# VW TrackDaze event - See MaxR and others hit the track!



## [email protected] (Jul 29, 2008)

Last weekend we attended the East Coast Volkswagen Golf R event, in association with TrackDaze, at Summit Point Raceway in WV. Volkswagen invited us to bring the BFG MaxR to experience a fun filled track day even with many enthusiasts in the community. The field mainly consisted of Volkswagen Golf Rs, R32s as well as MK5/MK6 GTI and GLIs. VWVortex had their Beetle on display and VWoA had their classic beetle as well. One of our customers even had a Beetle with a 3.6L FSI VR6, which we swapped in for them, and it sounded amazing! 

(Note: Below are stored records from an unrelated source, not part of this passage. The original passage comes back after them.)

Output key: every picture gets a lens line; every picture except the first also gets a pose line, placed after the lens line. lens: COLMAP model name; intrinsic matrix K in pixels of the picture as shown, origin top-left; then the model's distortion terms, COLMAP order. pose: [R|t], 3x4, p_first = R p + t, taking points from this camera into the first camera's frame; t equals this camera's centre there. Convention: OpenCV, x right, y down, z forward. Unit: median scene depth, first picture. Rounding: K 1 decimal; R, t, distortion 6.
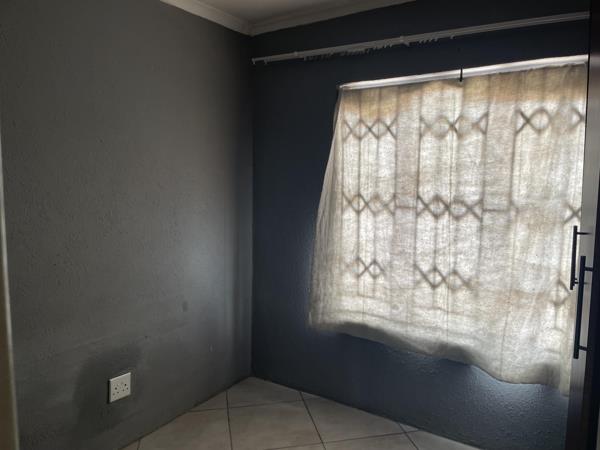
lens RADIAL K [[447.9, 0, 302.3], [0, 447.9, 217.7], [0, 0, 1]] dist [0.101666, -0.121774]
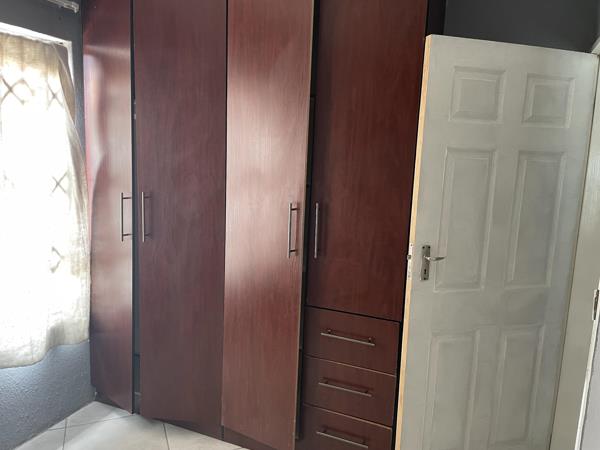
lens RADIAL K [[447.9, 0, 302.3], [0, 447.9, 217.7], [0, 0, 1]] dist [0.101666, -0.121774]
pose [[-0.184693, -0.148837, 0.971461, -0.578971], [0.056349, 0.985236, 0.161661, -0.071574], [-0.981180, 0.084599, -0.173579, 0.609827]]
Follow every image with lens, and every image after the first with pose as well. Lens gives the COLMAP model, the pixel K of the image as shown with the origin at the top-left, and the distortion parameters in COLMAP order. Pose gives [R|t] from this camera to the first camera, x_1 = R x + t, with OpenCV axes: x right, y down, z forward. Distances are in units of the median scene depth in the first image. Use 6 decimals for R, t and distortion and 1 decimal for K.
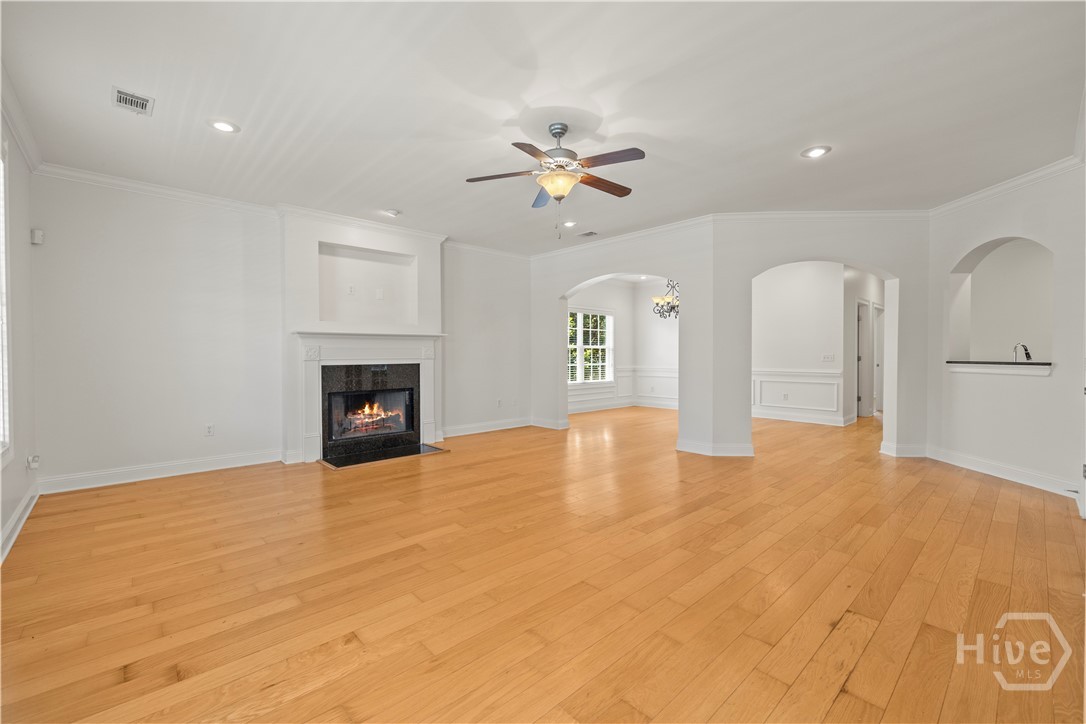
lens RADIAL K [[456.2, 0, 543.0], [0, 456.2, 362.0], [0, 0, 1]] dist [-0.000406, -0.000017]
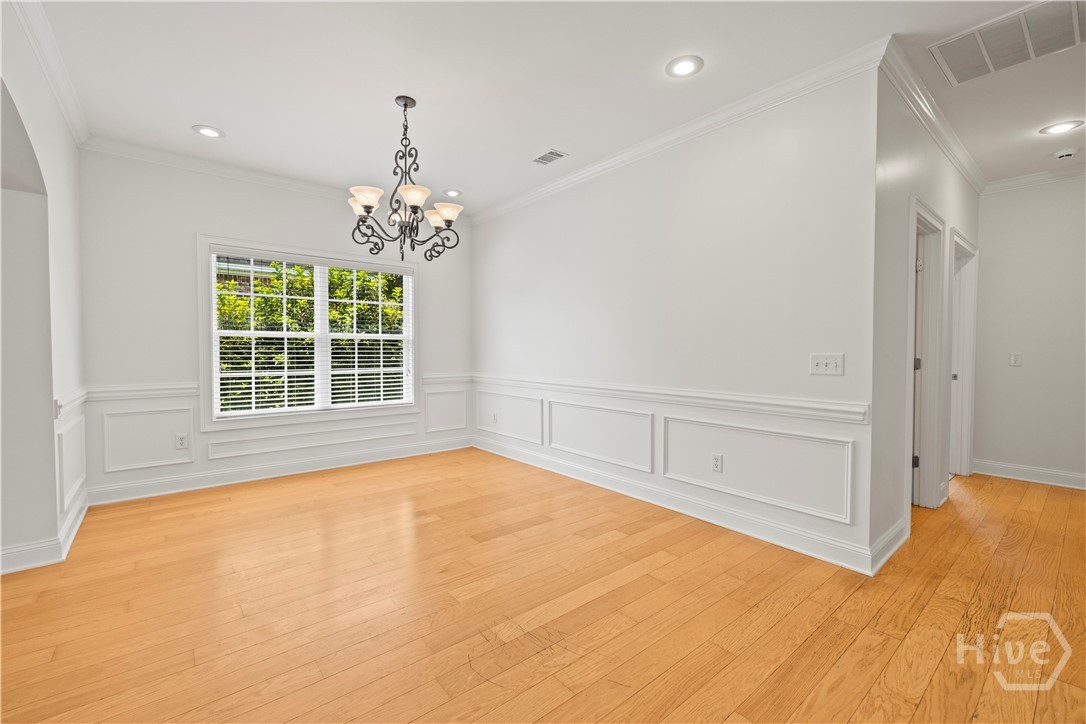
lens RADIAL K [[461.1, 0, 548.2], [0, 461.1, 358.6], [0, 0, 1]] dist [-0.000246, -0.000102]
pose [[0.998478, 0.004352, -0.054974, 0.444001], [-0.004097, 0.999980, 0.004757, -0.014966], [0.054993, -0.004525, 0.998476, 0.655679]]
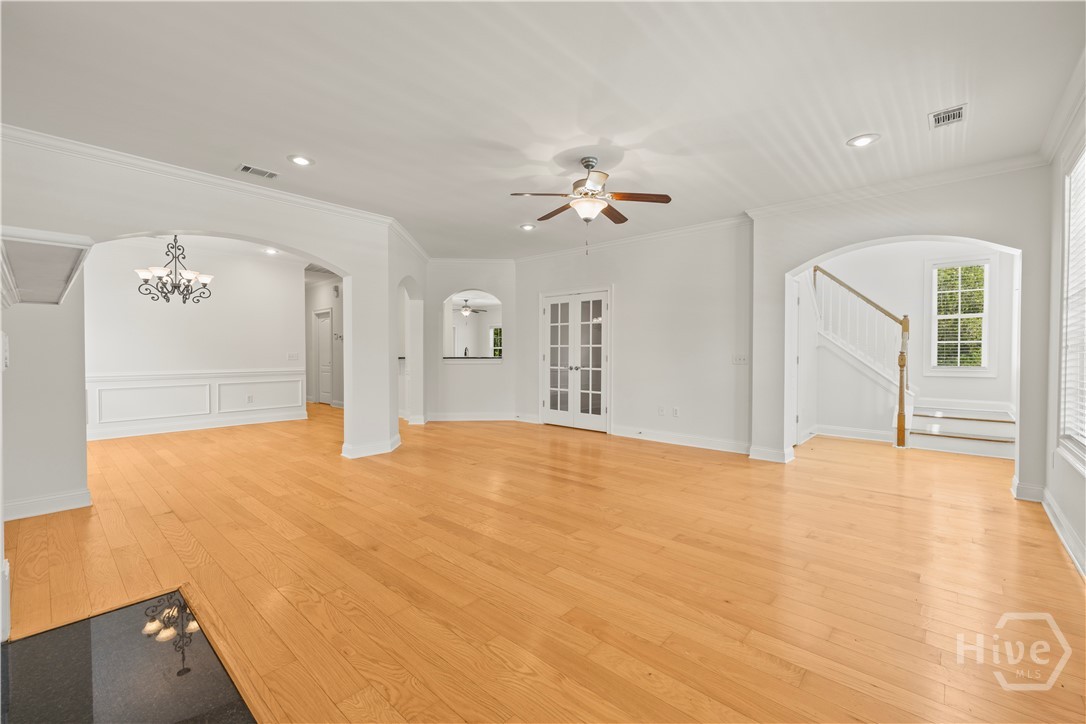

Take a look at the video and feel free to browse our photo gallery. 





 
*Full Gallery*


----------



## Seki (Nov 19, 2009)

:thumbup:


----------



## 1VR62NV (Sep 13, 2003)

Beetle with a 3.6L FSI VR6 any photos or info on this car?


----------



## [email protected] (Jul 29, 2008)

1VR62NV said:


> Beetle with a 3.6L FSI VR6 any photos or info on this car?


I have some photos on my computer laptop. Essentially it was a brand new Beetle 2.0T that's now running 3.6L FSI V6 engine. The engine only comes in an automatic IIRC, so converting it to a front wheel drive 6 speed was a bit of a challenge, however we were able to pull it off. 

Everything in the car works like OEM, meaning you start it up and drive w/o a christmas tree of warning lights. It's on the factory ECU and is running our MK6 GTI RSC catback exhaust system. 

The suspension and brakes were also upgraded. :thumbup:


----------



## 1VR62NV (Sep 13, 2003)

now all we need is some photos 

car sounds like a nice clean build


----------